WORK INSTRUCTIONS
1/ Could you revise the meeting minutes from the passage starting at "Mr. Cummins said" and ending at "make junior liens.", changing "phone call" to "conference call"?
2/ Who is listed under Guests Present in the meeting minutes?

EXCERPT PROVIDED

_ _ _ _

A meeting of the New Mexico Small Business Investment Corporation was called to order on this date at 9:00 a.m. in the conference room of WESST Enterprise Center, 609 Broadway Boulevard, N.E., Albuquerque, New Mexico.

A quorum was present:

Members Present
Mr. Alan Fowler, Chair (telephonically)
Mr. Joseph H. Badal, Past Board Chair
Mr. Lupe Garcia
Mr. Steven E. Morgan, Secretary/Treasurer
The Hon. Tim Eichenberg, New Mexico State Treasurer

Members Excused:
Ms. Roxanna Meyers, Vice Chair
Ms. Launa Waller

Financial Adviser to Board: Mr. Russell Cummins

Board Legal Counsel: Mr. Randy McDonald

Recording Secretary: Ms. Charmaine Clair for Ms. Judith Beatty

Guests Present:
Mr. Lynn Carrozza (telephonically)
Mr. Julian Baca, BBER
Mr. Tom Stephenson, Verge Fund
Mr. Bill Bice, Verge Fund
Mr. D’Artagnan Balink, Pueblo of Sandia

REVIEW AND ACCEPTANCE OF AGENDA

Mr. Badal moved to accept the agenda, as presented. Mr. Morgan seconded the motion, which passed unanimously by voice vote.

REVIEW AND ACCEPTANCE OF BOARD MINUTES

Mr. Morgan moved approval of the March 18, 2016, minutes, as submitted. Mr. Badal seconded the motion, which passed unanimously by voice vote.

RIO VISTA GROWTH CAPITAL, PROPOSED CHANGES: LYNN CARROZZA, MANAGING MEMBER, RIO VISTA GROWTH CAPITAL

Mr. Cummins said the board held a non-quorum phone call with Mr. Carrozza approximately ten days ago to discuss an increase in the line of credit and possible changes to the Rio Vista Growth Capital loan policy. At the last board meeting, there was discussion about whether the board should eliminate the provision that would allow Rio Vista to make junior liens.

_ _ _ _

SUPPLIED ENTRIES
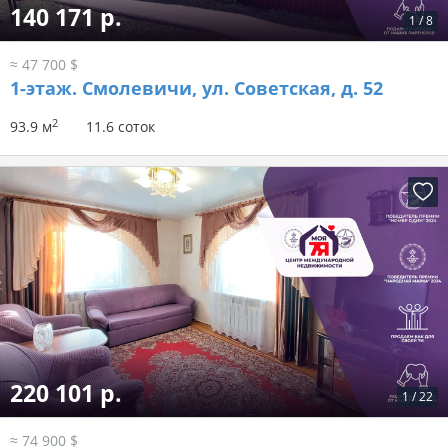
140 171 р.
1
/
8
≈ 47 700 $
1-этаж.
Смолевичи, ул. Советская, д. 52
2
93.9 м
11.6 соток
220 101 р.
1
/
22
≈ 74 900 $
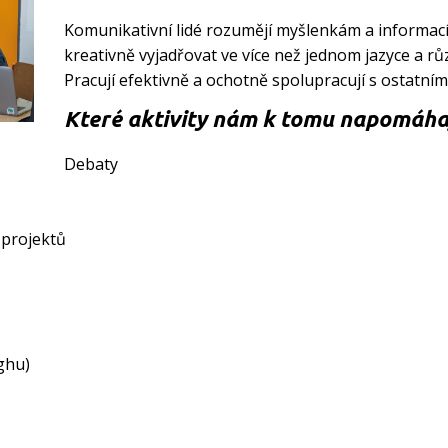
Komunikativní lidé rozumějí myšlenkám a informa
kreativně vyjadřovat ve více než jednom jazyce a 
Pracují efektivně a ochotně spolupracují s ostatními
Které aktivity nám k tomu napomáha
Debaty
 projektů
ghu)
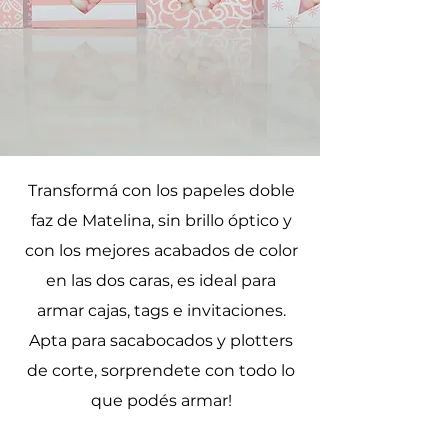
DOBLE FAZ
Transformá con los papeles doble
faz de Matelina, sin brillo óptico y
con los mejores acabados de color
en las dos caras, es ideal para
armar cajas, tags e invitaciones.
Apta para sacabocados y plotters
de corte, sorprendete con todo lo
que podés armar!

_ _ _ _

SOLUTION LIST
1/
Mr. Cummins said the board held a non-quorum conference call with Mr. Carrozza approximately ten days ago to discuss an increase in the line of credit and possible changes to the Rio Vista Growth Capital loan policy. At the last board meeting, there was discussion about whether the board should eliminate the provision that would allow Rio Vista to make junior liens.

2/
Mr. Lynn Carrozza (telephonically)
Mr. Julian Baca, BBER
Mr. Tom Stephenson, Verge Fund
Mr. Bill Bice, Verge Fund
Mr. D’Artagnan Balink, Pueblo of Sandia